Dan Rizzo, Nashua High School South, Wednesday, June 1, 2011.
Bullying victim wants to be counselor
EDITOR’S NOTE: Every year The Telegraph profiles a graduating senior from various high schools in our coverage area. This is one in a series of such profiles being published in recent weeks.
NASHUA – Daniel Rizzo has been different from his peers for much of his life.
In one way, the difference is physical. When he was younger, Rizzo was diagnosed with epithelioid sarcoma, a rare tumor often occurring in the upper extremities of young people. As a result, he lost the ring finger on his right hand.
Rizzo, now a senior at Nashua High School South, was teased incessantly. He was called a “four-fingered freak.”
“One kid told me I wasn’t human anymore,” Rizzo recalled. “That was kind of like a sucker punch.”
Rizzo is also gay. Although he has been open about his sexuality in high school without much negative response from classmates, it was during his middle school years at a private school where he said he faced the brunt of the tortuous bullying that nearly cost him his life.
“No one should have to go through what I went through,” Rizzo said.
Rizzo wants to do what he can to make sure no one does.
After graduating from South, Rizzo wants to study to become a school counselor. He plans on attending Nashua Community College for a year, then transferring to Keene State College.
“I want to be the person at school who can help kids,” he said.
It was only a few years ago when Rizzo was in a black hole of depression that many kids find themselves in after being subject to taunting and ridicule.
“Kids are narcissistic by nature,” he said. “They don’t understand the concept that people can be hurt by words.”
Rizzo started to cut himself. It became an addiction.
“It felt like I was buried under a pile of rocks,” he said. “It felt like I was drowning.”
Family members tried to help, but Rizzo was severely depressed. He stopped going to school and stopped caring about things. Then he tried to commit suicide.
“Luckily, I didn’t succeed,” Rizzo said.
Going back to his cancer diagnosis, Rizzo said he remembers feeling his stomach drop when the doctors gave his family the news. He remembers there was a lot of crying.
“My grandfather died of lung cancer, so my only experience with it was that it could kill you,” he said.
Over the past year, Rizzo has turned himself around, with the help of school staff and the support of his friends. And he’s become more comfortable with who he is. Rizzo spoke recently at a schoolwide symposium aimed at curbing bullying. It was organized by one of Rizzo’s friends and classmates, Jon Thyne. Sitting on the stage at the auditorium, Rizzo told hundreds of students what he had gone through.

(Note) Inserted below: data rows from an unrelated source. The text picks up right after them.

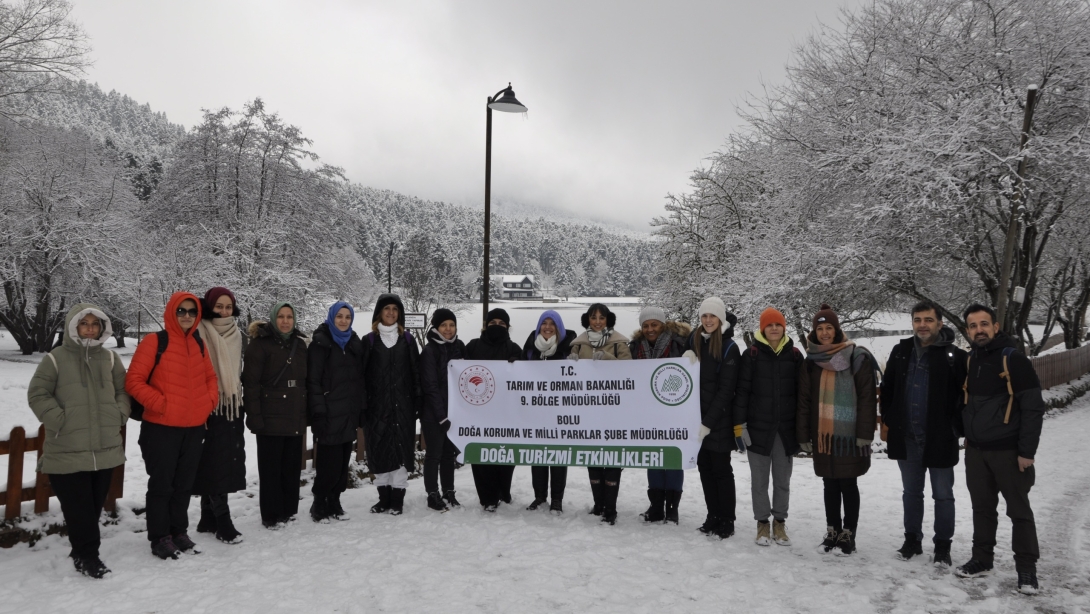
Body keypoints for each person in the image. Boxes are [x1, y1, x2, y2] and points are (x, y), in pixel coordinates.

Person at [28, 304, 129, 578]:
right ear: (73, 326)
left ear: (102, 327)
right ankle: (88, 557)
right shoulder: (56, 358)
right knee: (79, 510)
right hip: (67, 448)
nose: (90, 328)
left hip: (104, 448)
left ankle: (81, 550)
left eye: (95, 324)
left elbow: (124, 391)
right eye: (84, 323)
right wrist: (60, 419)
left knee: (93, 507)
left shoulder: (109, 359)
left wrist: (119, 413)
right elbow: (38, 394)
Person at [954, 304, 1045, 595]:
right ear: (967, 331)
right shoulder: (970, 361)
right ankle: (982, 559)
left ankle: (1027, 570)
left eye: (984, 324)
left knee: (1019, 511)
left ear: (995, 326)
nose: (978, 330)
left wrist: (1026, 452)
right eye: (972, 325)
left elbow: (1032, 408)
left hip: (1008, 452)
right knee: (982, 509)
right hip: (976, 452)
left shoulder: (1014, 360)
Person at [126, 292, 219, 559]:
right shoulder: (155, 342)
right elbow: (134, 381)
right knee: (162, 485)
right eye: (182, 311)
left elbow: (210, 377)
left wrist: (208, 402)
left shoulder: (198, 343)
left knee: (184, 485)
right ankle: (160, 537)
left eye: (192, 311)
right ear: (172, 312)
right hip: (161, 429)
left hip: (193, 428)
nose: (187, 316)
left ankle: (179, 531)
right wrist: (162, 404)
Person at [880, 300, 966, 566]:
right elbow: (888, 388)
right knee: (911, 493)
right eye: (918, 320)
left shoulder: (956, 356)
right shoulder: (901, 350)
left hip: (939, 439)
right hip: (908, 437)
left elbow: (964, 399)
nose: (922, 325)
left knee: (943, 494)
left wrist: (954, 428)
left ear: (940, 324)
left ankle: (942, 545)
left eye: (928, 320)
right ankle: (912, 540)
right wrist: (889, 420)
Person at [797, 303, 878, 556]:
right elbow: (804, 400)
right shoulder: (811, 361)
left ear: (836, 329)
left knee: (848, 483)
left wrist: (865, 433)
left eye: (828, 327)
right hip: (823, 433)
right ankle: (833, 529)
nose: (824, 333)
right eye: (820, 328)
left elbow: (867, 398)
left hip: (849, 435)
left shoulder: (856, 356)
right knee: (829, 484)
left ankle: (848, 533)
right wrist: (803, 435)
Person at [736, 307, 802, 546]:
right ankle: (762, 523)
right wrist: (740, 426)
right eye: (769, 325)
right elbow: (742, 392)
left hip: (785, 432)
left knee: (783, 481)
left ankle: (780, 523)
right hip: (757, 430)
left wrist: (802, 430)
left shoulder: (794, 355)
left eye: (778, 324)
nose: (774, 328)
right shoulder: (751, 355)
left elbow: (802, 395)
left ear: (784, 327)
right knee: (759, 481)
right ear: (762, 328)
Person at [244, 302, 309, 529]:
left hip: (293, 415)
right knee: (271, 469)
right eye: (280, 316)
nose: (285, 321)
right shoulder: (259, 346)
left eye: (289, 316)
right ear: (273, 318)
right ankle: (271, 515)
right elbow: (250, 385)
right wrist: (254, 417)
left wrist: (305, 412)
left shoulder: (300, 345)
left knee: (291, 467)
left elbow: (305, 382)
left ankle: (289, 510)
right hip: (269, 416)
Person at [683, 297, 743, 539]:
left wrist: (709, 422)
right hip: (696, 420)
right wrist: (685, 356)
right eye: (704, 316)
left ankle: (727, 519)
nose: (708, 320)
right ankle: (712, 516)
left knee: (721, 470)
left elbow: (726, 390)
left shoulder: (729, 347)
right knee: (705, 469)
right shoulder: (695, 340)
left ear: (721, 319)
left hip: (717, 421)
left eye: (712, 316)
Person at [192, 287, 246, 544]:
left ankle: (207, 517)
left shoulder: (236, 334)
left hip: (231, 406)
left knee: (221, 461)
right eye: (219, 306)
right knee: (213, 463)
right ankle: (222, 520)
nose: (224, 311)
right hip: (207, 407)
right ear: (210, 306)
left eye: (228, 306)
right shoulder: (199, 332)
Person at [569, 303, 632, 524]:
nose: (597, 321)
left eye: (601, 318)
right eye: (593, 317)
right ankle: (598, 504)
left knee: (612, 458)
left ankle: (611, 508)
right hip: (588, 411)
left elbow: (629, 372)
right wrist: (570, 365)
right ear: (587, 319)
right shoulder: (578, 343)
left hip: (614, 411)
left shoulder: (619, 342)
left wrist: (607, 359)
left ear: (608, 320)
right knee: (593, 456)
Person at [360, 293, 421, 516]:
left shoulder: (408, 340)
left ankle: (397, 500)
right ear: (379, 313)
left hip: (403, 408)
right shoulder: (369, 341)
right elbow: (362, 375)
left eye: (395, 309)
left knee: (400, 454)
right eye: (387, 309)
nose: (391, 313)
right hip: (376, 409)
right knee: (379, 452)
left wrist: (416, 401)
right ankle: (383, 499)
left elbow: (416, 373)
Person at [629, 306, 690, 524]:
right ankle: (656, 506)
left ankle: (672, 508)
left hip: (674, 410)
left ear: (662, 325)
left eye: (654, 324)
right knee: (653, 457)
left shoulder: (679, 343)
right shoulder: (635, 347)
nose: (650, 329)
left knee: (673, 458)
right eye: (645, 326)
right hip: (647, 412)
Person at [307, 301, 365, 522]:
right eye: (339, 316)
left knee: (342, 464)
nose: (343, 320)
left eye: (347, 317)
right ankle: (319, 502)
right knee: (328, 466)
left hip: (348, 414)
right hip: (329, 414)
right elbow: (313, 382)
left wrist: (360, 409)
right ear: (331, 317)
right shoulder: (320, 344)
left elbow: (359, 381)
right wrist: (319, 413)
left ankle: (335, 501)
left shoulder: (353, 345)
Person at [522, 309, 578, 514]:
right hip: (535, 410)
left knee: (558, 456)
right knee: (537, 455)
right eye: (543, 323)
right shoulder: (529, 349)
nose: (547, 327)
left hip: (560, 411)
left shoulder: (568, 348)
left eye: (552, 323)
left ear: (558, 327)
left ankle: (557, 499)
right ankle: (539, 496)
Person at [466, 308, 522, 512]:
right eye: (492, 323)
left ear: (507, 327)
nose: (497, 326)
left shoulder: (514, 349)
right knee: (481, 455)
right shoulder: (472, 346)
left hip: (506, 412)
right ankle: (487, 497)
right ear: (485, 325)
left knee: (505, 454)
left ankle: (503, 492)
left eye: (502, 323)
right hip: (478, 411)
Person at [419, 308, 466, 511]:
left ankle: (449, 491)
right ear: (436, 328)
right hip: (433, 414)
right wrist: (441, 416)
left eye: (451, 325)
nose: (448, 329)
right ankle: (432, 493)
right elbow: (430, 386)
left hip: (453, 412)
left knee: (448, 454)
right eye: (443, 325)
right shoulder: (429, 351)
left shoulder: (460, 347)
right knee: (434, 454)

Rizzo said if he could send a message to students going through what he went through, it would be to seek help and to see your way through it.
“It gets so much better,” he said.
Principal Jennifer Seusing said she has been blown away by the way Rizzo has turned himself around. One of the perks of her job, Seusing said, is being able to follow a student’s path to graduation.
“I’ve had the pleasure of watching Dan grow and mature over the past four years,” she said. “I’ve watched him deal with some real personal struggles and be able to come out on the other side.”
Rizzo said being openly gay has never been a big issue at South, which is a sign of progress. It’s become more commonplace for students to accept one another’s sexuality, he said. That being said, schools need to enact stronger, “zero-tolerance” policies when it comes to bullying, he said. Taking a lenient approach only subjects the victims to harsher bullying, he said.
“Kids will cool it for a while, but when they come back, it’s worse,” he said.